A Clinical Guide to Recognizing Neurogenic Parafunctional Habits  

A middle-aged blue-collar employee complains of frequent headaches and jaw soreness. They also report teeth clenching, stress, and poor sleep. Upon examination, a dentist notes signs of tooth wear and masseter muscle hypertrophy. This is a case of behavioral sleep bruxism. 

In contrast, there is a senior patient who suffered a mild stroke six months ago. Jaw discomfort and frequent biting of the inside of the cheek are the two major complaints. However, their spouse notes involuntary jaw movements and clenching, especially when distracted or tired. Clinical assessments discover facial asymmetry and tongue thrusting. 
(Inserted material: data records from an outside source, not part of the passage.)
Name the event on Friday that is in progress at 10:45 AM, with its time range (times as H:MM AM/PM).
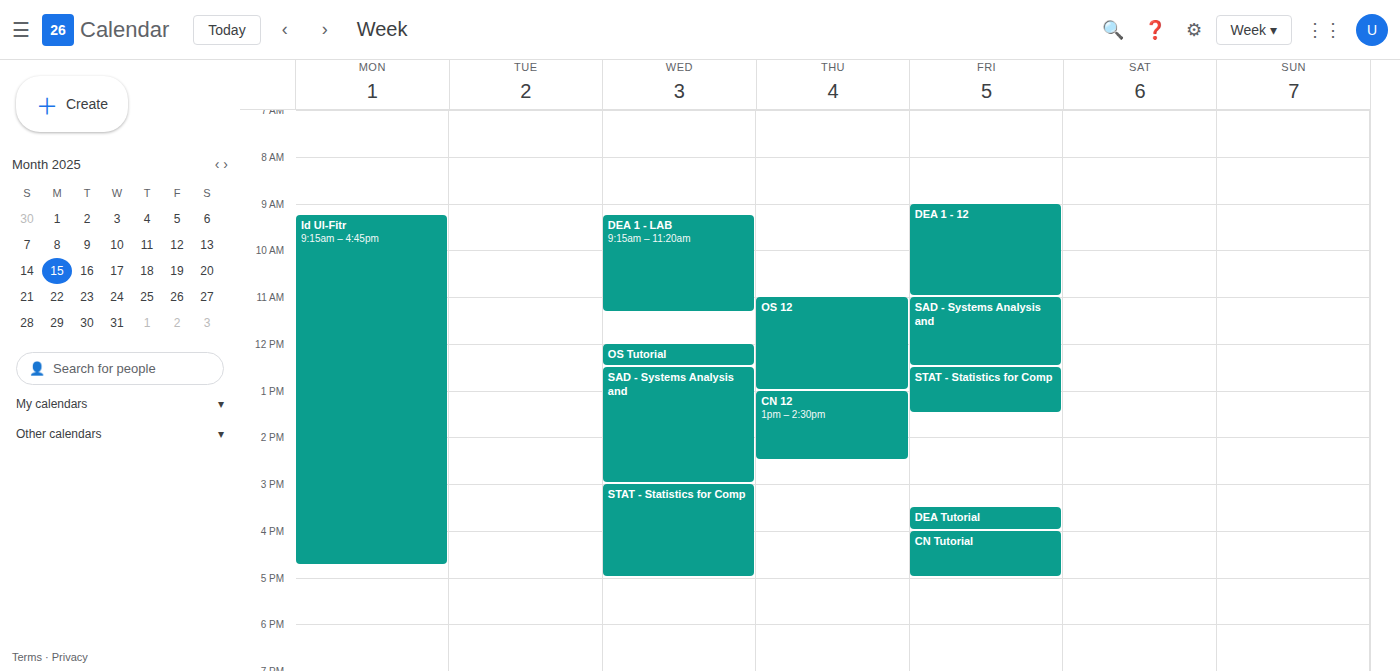
"DEA 1 - 12", 9:00 AM to 11:00 AM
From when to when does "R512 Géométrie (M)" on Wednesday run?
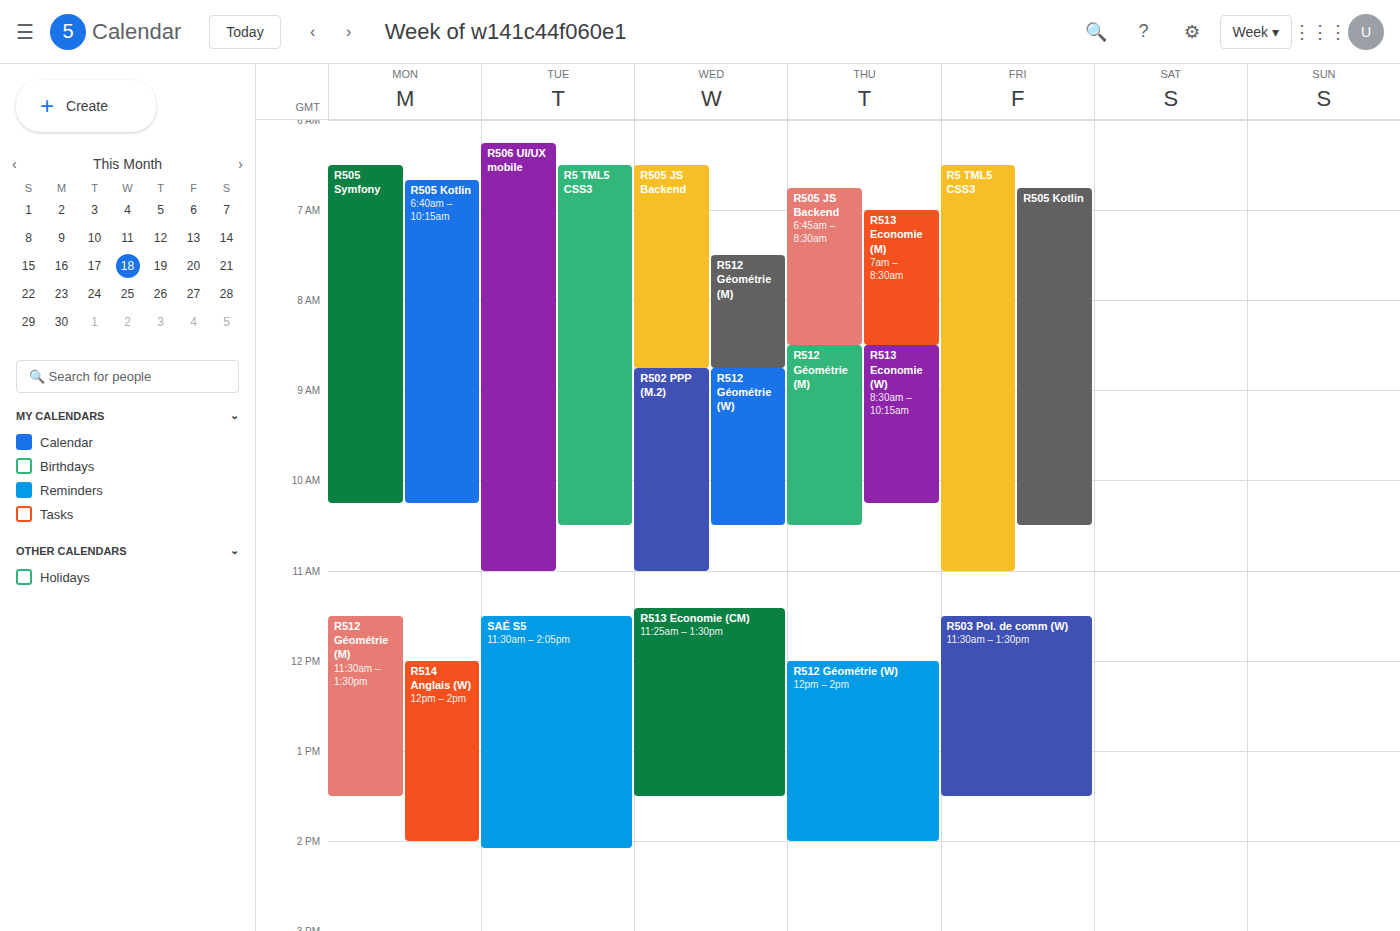
7:30 AM to 8:45 AM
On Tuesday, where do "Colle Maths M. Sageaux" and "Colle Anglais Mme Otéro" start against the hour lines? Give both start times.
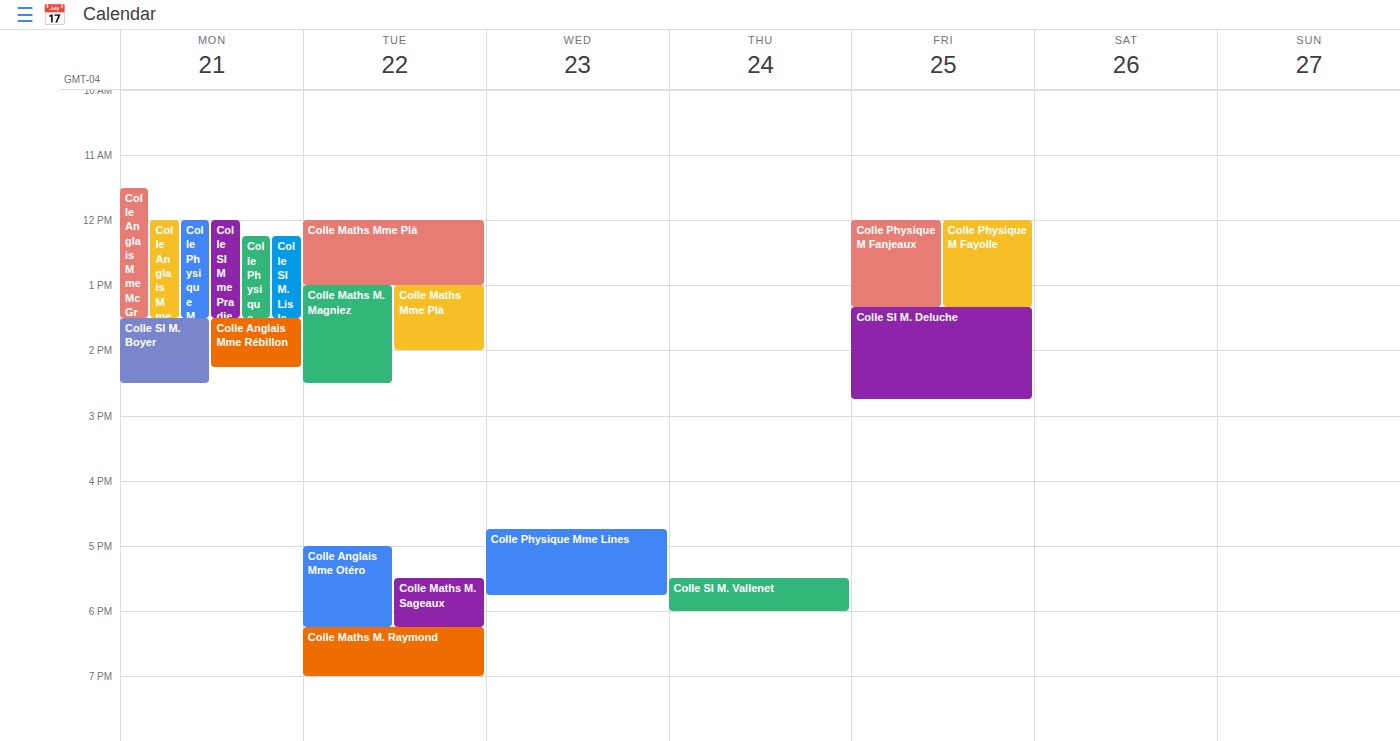
"Colle Maths M. Sageaux": 5:30 PM, halfway between the 5 PM and 6 PM lines. "Colle Anglais Mme Otéro": 5:00 PM, exactly on the 5 PM line.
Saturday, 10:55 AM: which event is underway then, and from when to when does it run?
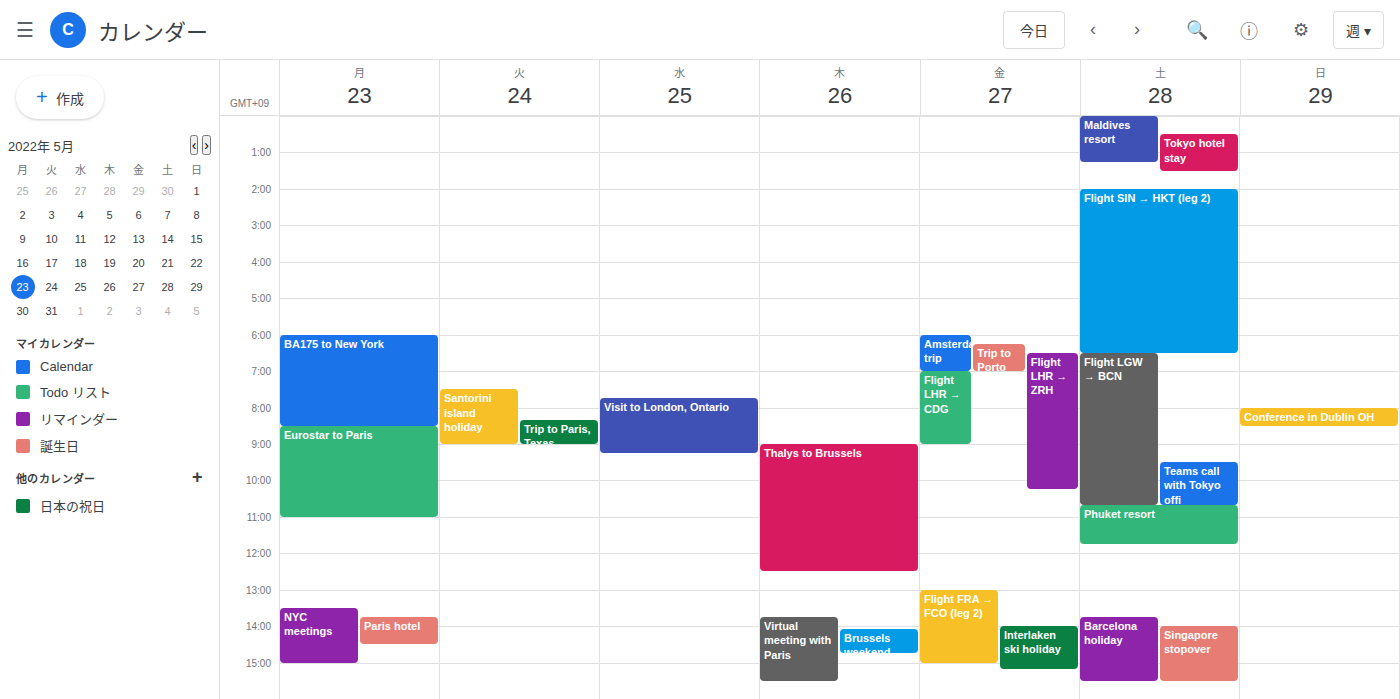
"Phuket resort", 10:40 AM to 11:45 AM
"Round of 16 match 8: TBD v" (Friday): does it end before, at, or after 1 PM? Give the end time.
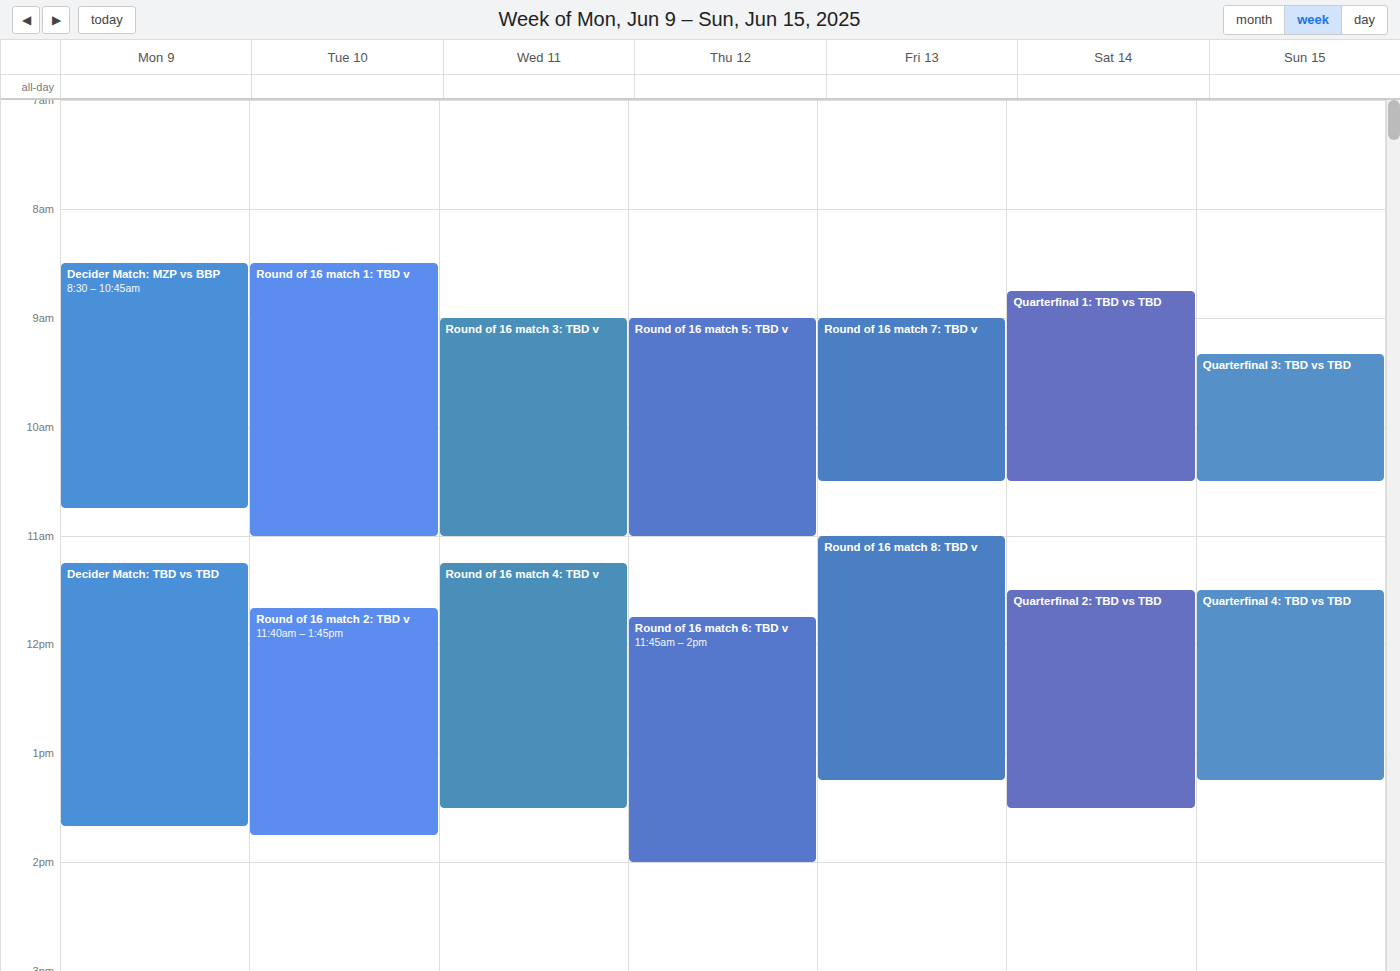
1:15 PM -- after 1 PM, 15 minutes below the 1 PM line.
The latter may resemble bruxism, but the timing, history, and involuntary movements suggest a neurogenic parafunction. Although parafunctions are frequently encountered in dental practice, their neurogenic origins are often overlooked. 

This clinical guide will fill a critical gap by highlighting how neurogenic conditions manifest as parafunctional behaviors. It will equip dental professionals to provide more accurate and empathetic patient care. 

Understanding Neurogenic Parafunction 

Let’s start by understanding parafunctional habits. Such behaviors are exclusive of normal functions like eating, speaking, or swallowing. Despite occurring without deliberate effort, they can damage an individual’s teeth, joints, muscles, and soft tissues over time. 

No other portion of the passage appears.